Task to complete -> Using the material below, copy every line where "Service" appears.

Information shown ->
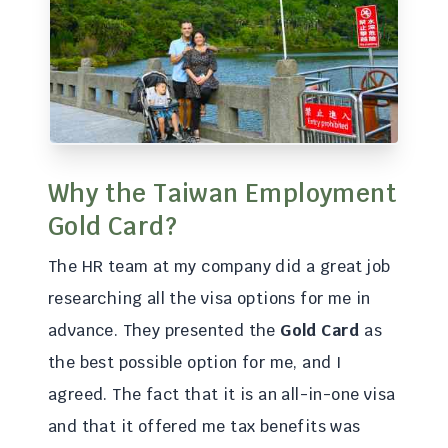
Why the Taiwan Employment
Gold Card?
The HR team at my company did a great job
researching all the visa options for me in
advance. They presented the
Gold Card
as
the best possible option for me, and I
agreed. The fact that it is an all-in-one visa
and that it offered me tax benefits was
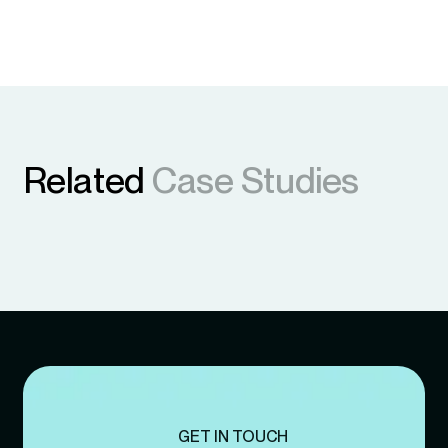
Related
Case Studies
GET IN TOUCH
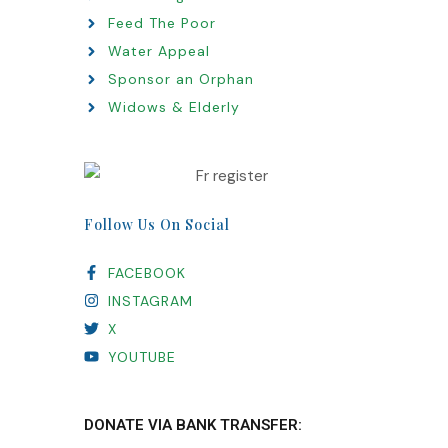
Feed The Poor
Water Appeal
Sponsor an Orphan
Widows & Elderly
Follow Us On Social
FACEBOOK
INSTAGRAM
X
YOUTUBE
DONATE VIA BANK TRANSFER:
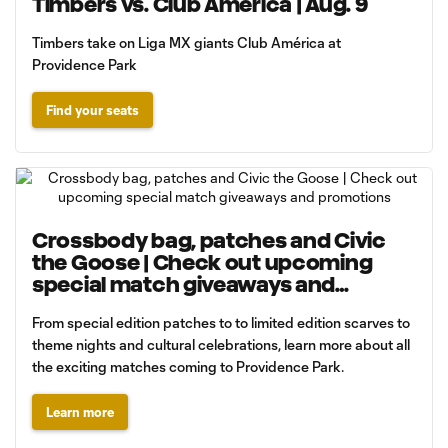
Timbers vs. Club América | Aug. 9
Timbers take on Liga MX giants Club América at
Providence Park
Find your seats
Crossbody bag, patches and Civic
the Goose | Check out upcoming
special match giveaways and
promotions
From special edition patches to to limited edition scarves to
theme nights and cultural celebrations, learn more about all
the exciting matches coming to Providence Park.
Learn more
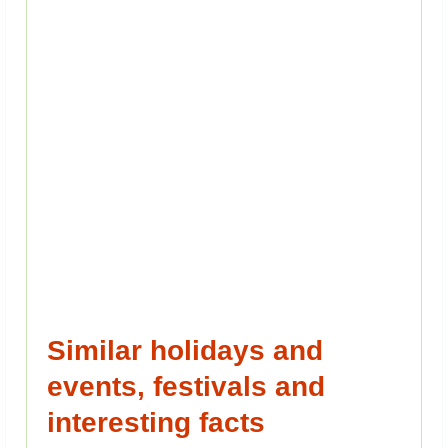
Similar holidays and
events, festivals and
interesting facts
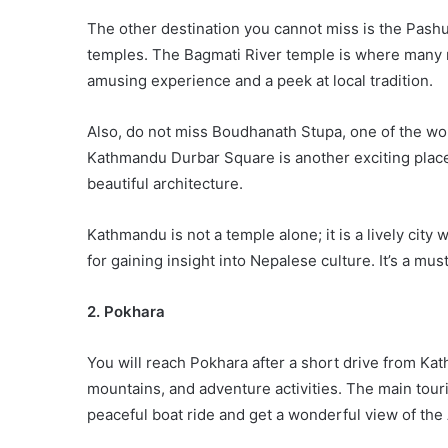
The other destination you cannot miss is the Pash
temples. The Bagmati River temple is where many rel
amusing experience and a peek at local tradition.
Also, do not miss Boudhanath Stupa, one of the wor
Kathmandu Durbar Square is another exciting plac
beautiful architecture.
Kathmandu is not a temple alone; it is a lively city 
for gaining insight into Nepalese culture. It’s a mu
2. Pokhara
You will reach Pokhara after a short drive from Ka
mountains, and adventure activities. The main tour
peaceful boat ride and get a wonderful view of t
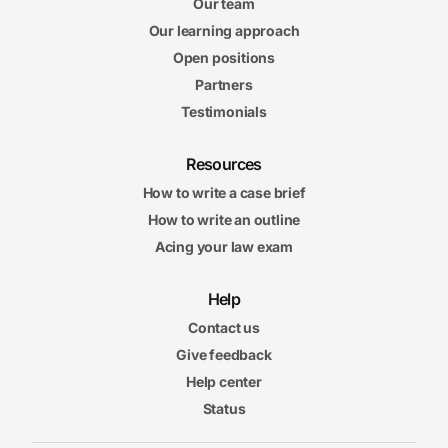
Our team
Our learning approach
Open positions
Partners
Testimonials
Resources
How to write a case brief
How to write an outline
Acing your law exam
Help
Contact us
Give feedback
Help center
Status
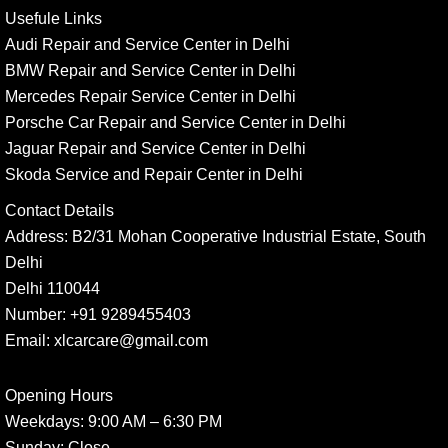
Usefule Links
Audi Repair and Service Center in Delhi
BMW Repair and Service Center in Delhi
Mercedes Repair Service Center in Delhi
Porsche Car Repair and Service Center in Delhi
Jaguar Repair and Service Center in Delhi
Skoda Service and Repair Center in Delhi
Contact Details
Address:
B2/31 Mohan Cooperative Industrial Estate, South
Delhi
Delhi 110044
Number:
+91 9289455403
Email:
xlcarcare@gmail.com
Opening Hours
Weekdays:
9:00 AM – 6:30 PM
Sunday
: Close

Task solution ->
Audi Repair and Service Center in Delhi
BMW Repair and Service Center in Delhi
Mercedes Repair Service Center in Delhi
Porsche Car Repair and Service Center in Delhi
Jaguar Repair and Service Center in Delhi
Skoda Service and Repair Center in Delhi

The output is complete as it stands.